Once the process is complete, it’s over to the security team or software developers to start addressing vulnerabilities and updating procedures, ready for the next attack.

Common red teaming tools

If you’re new to red teaming, various tools can help you get the most value out of this security testing activity.

The MITRE ATT&CK framework is a valuable resource for recording and analyzing the phases of an attack. As a red team, you can use the framework to identify strategies and document your approach for reporting after the event. As a Blue Team, identifying the tactics, techniques, and procedures used in an attack will assist you in identifying mitigations better to protect your organization or your software in the future.

MITRE Caldera is an open-source project from the creators of the ATT&CK framework, which you can use to automate elements of both a red team attack and a Blue Team response.

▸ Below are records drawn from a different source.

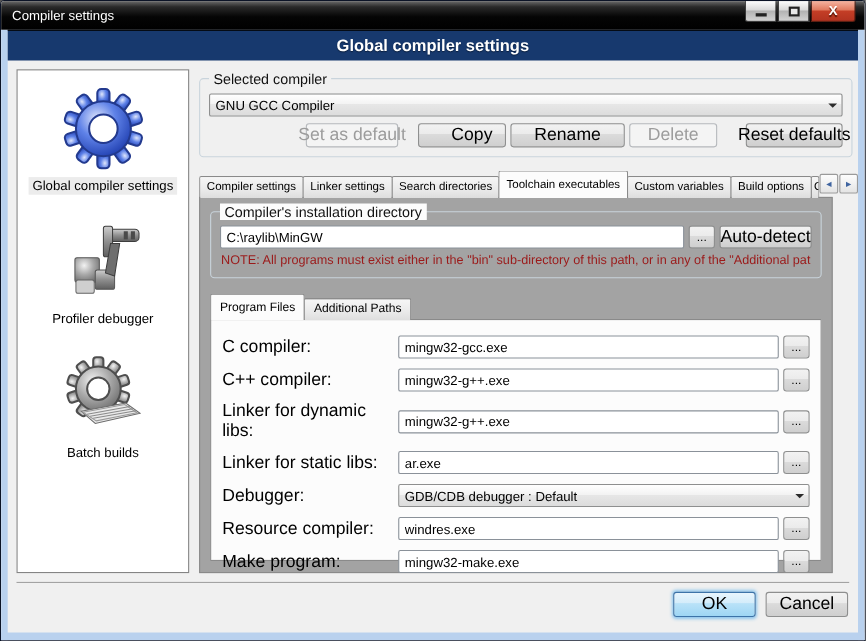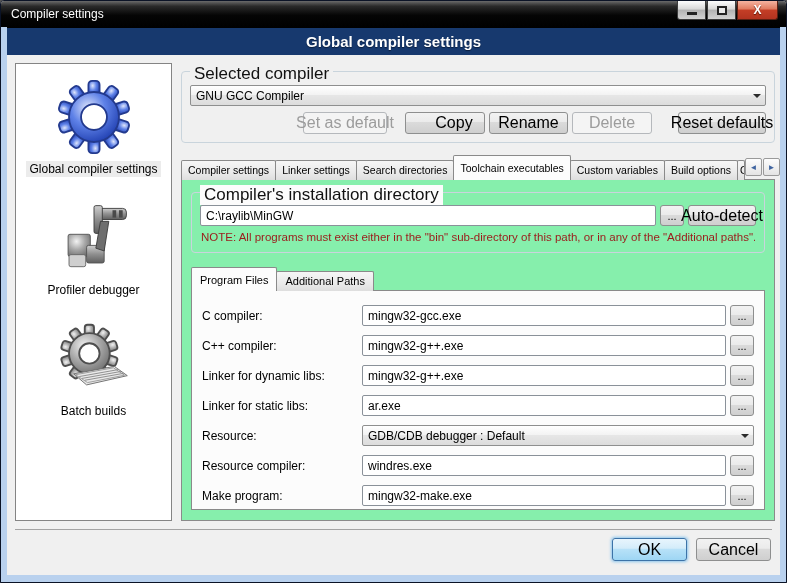--- a/index.html
+++ b/index.html
@@ -73,7 +73,7 @@
   .groupbox { position: relative; border: 1px solid #C9D4DC; border-radius: 4px; }
   .gb-label {
     position: absolute; top: -8px; left: 8px;
-    background: #F0F0F0; padding: 0 4px; font-size: 17px; color: #111; white-space: nowrap; text-align: center;
+    background: #F0F0F0; padding: 0 4px; font-size: 13px; color: #111; white-space: nowrap; text-align: center;
   }
   .gb-label.on-white { background: #FCFCFC; }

Finally, tools such as Vectr assist with planning and reporting on red teaming activities, including collecting metrics to assist you in measuring the performance of your defenses.

Conclusion

Red teaming provides the most realistic test of your systems’ and your organization’s defenses against a cyber attack. If your organization is responsible for user data or relies on software systems for day-to-day running, you’re vulnerable to ransomware and data exfiltration attacks. If you’re developing software, verifying the security of your products and services is essential to protect your users from attacks that exploit your system. To get the most out of red teaming, make it an ongoing practice and ensure all findings are shared and acted upon.